[[ SOURCE DATA, beginning ]]

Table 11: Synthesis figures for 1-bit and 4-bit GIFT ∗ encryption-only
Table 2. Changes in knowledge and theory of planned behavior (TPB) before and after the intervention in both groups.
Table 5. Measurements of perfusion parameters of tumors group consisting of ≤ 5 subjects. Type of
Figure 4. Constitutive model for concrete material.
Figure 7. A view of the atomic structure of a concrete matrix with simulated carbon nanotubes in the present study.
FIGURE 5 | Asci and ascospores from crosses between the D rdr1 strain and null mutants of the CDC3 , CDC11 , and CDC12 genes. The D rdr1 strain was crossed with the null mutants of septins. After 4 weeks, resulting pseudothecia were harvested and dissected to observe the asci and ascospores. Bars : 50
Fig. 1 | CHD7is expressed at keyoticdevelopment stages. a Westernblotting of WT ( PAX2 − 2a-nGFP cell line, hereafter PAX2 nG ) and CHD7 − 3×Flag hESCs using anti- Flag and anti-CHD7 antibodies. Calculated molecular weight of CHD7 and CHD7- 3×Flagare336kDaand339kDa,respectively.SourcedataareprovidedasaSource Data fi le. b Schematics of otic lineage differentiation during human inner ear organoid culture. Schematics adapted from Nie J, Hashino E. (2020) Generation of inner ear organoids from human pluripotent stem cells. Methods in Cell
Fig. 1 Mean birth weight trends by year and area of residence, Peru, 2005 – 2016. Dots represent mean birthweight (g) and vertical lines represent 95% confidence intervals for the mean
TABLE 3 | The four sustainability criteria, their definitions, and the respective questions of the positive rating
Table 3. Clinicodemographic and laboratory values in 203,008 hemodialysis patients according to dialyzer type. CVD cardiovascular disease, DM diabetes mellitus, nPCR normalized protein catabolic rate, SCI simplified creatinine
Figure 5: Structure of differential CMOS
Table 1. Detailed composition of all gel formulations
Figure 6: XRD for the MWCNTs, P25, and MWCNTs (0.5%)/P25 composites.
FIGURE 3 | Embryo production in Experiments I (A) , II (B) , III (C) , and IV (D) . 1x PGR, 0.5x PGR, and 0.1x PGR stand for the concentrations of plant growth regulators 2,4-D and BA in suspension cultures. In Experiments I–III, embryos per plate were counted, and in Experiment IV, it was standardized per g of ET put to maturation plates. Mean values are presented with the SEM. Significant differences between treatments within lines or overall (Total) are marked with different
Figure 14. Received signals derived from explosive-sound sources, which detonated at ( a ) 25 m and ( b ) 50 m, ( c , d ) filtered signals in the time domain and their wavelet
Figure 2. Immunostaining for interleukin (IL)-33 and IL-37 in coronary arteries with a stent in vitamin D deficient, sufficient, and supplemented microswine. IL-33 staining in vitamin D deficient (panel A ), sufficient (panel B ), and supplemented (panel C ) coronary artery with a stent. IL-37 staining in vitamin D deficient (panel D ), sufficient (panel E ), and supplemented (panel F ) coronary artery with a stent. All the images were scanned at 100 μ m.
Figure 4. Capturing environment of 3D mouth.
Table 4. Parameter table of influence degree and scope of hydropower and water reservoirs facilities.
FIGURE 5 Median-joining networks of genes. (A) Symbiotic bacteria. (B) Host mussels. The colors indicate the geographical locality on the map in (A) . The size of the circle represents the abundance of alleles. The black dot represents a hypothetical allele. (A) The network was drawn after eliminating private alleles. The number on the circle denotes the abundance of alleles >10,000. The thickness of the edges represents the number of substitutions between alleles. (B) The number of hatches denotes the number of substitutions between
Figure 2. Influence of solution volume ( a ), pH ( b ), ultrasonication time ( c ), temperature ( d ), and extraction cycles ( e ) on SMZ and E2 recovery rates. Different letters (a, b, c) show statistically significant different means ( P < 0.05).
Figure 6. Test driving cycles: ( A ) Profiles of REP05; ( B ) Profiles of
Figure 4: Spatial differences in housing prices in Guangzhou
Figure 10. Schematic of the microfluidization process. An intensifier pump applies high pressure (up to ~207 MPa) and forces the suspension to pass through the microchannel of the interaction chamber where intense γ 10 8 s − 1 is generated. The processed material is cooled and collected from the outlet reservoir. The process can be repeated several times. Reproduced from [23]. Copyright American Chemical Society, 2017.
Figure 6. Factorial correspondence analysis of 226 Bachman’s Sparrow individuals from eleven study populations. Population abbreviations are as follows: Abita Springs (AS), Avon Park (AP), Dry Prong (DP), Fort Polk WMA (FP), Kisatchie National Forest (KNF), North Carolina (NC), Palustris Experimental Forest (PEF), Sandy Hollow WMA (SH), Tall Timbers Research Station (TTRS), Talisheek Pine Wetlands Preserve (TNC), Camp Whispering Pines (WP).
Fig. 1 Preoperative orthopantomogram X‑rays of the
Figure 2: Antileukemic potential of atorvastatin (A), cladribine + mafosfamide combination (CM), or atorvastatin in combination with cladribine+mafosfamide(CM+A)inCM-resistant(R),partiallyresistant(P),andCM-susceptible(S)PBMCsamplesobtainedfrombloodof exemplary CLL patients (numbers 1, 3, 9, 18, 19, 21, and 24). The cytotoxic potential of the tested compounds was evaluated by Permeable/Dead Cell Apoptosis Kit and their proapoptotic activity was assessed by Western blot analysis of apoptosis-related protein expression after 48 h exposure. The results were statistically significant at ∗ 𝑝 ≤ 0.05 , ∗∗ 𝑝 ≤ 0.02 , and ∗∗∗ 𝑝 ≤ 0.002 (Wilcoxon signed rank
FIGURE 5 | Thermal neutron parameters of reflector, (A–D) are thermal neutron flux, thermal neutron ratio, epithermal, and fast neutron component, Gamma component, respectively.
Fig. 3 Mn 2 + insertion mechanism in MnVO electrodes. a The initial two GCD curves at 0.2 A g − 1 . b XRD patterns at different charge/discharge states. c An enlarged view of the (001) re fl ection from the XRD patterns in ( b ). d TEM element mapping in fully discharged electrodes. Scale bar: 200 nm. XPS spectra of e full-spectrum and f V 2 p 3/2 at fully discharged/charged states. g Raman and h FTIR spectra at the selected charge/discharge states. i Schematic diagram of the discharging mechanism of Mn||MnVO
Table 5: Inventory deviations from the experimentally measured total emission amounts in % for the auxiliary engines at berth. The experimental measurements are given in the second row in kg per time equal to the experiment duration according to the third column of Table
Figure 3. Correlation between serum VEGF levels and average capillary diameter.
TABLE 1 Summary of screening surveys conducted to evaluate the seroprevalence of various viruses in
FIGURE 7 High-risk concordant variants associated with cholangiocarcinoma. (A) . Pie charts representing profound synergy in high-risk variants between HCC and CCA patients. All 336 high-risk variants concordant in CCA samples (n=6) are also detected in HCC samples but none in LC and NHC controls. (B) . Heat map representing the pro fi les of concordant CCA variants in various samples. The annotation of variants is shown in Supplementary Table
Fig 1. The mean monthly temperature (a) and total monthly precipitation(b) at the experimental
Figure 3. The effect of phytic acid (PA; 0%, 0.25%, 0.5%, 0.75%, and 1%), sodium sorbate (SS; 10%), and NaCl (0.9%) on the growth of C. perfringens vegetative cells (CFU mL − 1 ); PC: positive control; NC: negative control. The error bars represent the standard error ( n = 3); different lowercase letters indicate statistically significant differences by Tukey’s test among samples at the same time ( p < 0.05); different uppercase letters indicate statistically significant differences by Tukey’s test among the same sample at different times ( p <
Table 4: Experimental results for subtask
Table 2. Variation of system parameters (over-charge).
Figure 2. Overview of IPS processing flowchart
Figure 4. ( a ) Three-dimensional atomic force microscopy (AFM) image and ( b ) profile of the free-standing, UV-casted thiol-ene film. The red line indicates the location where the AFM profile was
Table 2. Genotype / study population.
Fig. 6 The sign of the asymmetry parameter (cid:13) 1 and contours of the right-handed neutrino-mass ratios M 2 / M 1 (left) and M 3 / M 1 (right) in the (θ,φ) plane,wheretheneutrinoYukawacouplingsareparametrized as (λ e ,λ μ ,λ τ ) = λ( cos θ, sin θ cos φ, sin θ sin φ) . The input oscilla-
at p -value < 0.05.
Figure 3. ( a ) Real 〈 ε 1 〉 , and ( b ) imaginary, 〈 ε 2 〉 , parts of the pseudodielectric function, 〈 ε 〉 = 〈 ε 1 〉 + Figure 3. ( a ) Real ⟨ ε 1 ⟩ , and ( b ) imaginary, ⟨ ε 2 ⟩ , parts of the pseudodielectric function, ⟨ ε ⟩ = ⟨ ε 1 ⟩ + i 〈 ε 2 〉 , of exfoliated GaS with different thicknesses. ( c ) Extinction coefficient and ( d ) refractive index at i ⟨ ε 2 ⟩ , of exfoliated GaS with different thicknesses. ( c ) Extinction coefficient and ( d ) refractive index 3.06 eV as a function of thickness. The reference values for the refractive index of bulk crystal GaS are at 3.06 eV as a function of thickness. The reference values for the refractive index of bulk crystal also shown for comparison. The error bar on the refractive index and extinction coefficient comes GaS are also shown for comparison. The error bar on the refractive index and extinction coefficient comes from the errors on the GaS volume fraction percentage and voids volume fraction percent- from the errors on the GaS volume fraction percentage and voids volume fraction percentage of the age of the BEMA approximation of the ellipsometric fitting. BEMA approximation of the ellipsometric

[[ SOURCE DATA, end ]]

* [EXERCISE]: Check each line of the data above for the string "concrete", and copy the ones that have it.

* [ANSWER TO THE PROBLEM]:
Figure 4. Constitutive model for concrete material.
Figure 7. A view of the atomic structure of a concrete matrix with simulated carbon nanotubes in the present study.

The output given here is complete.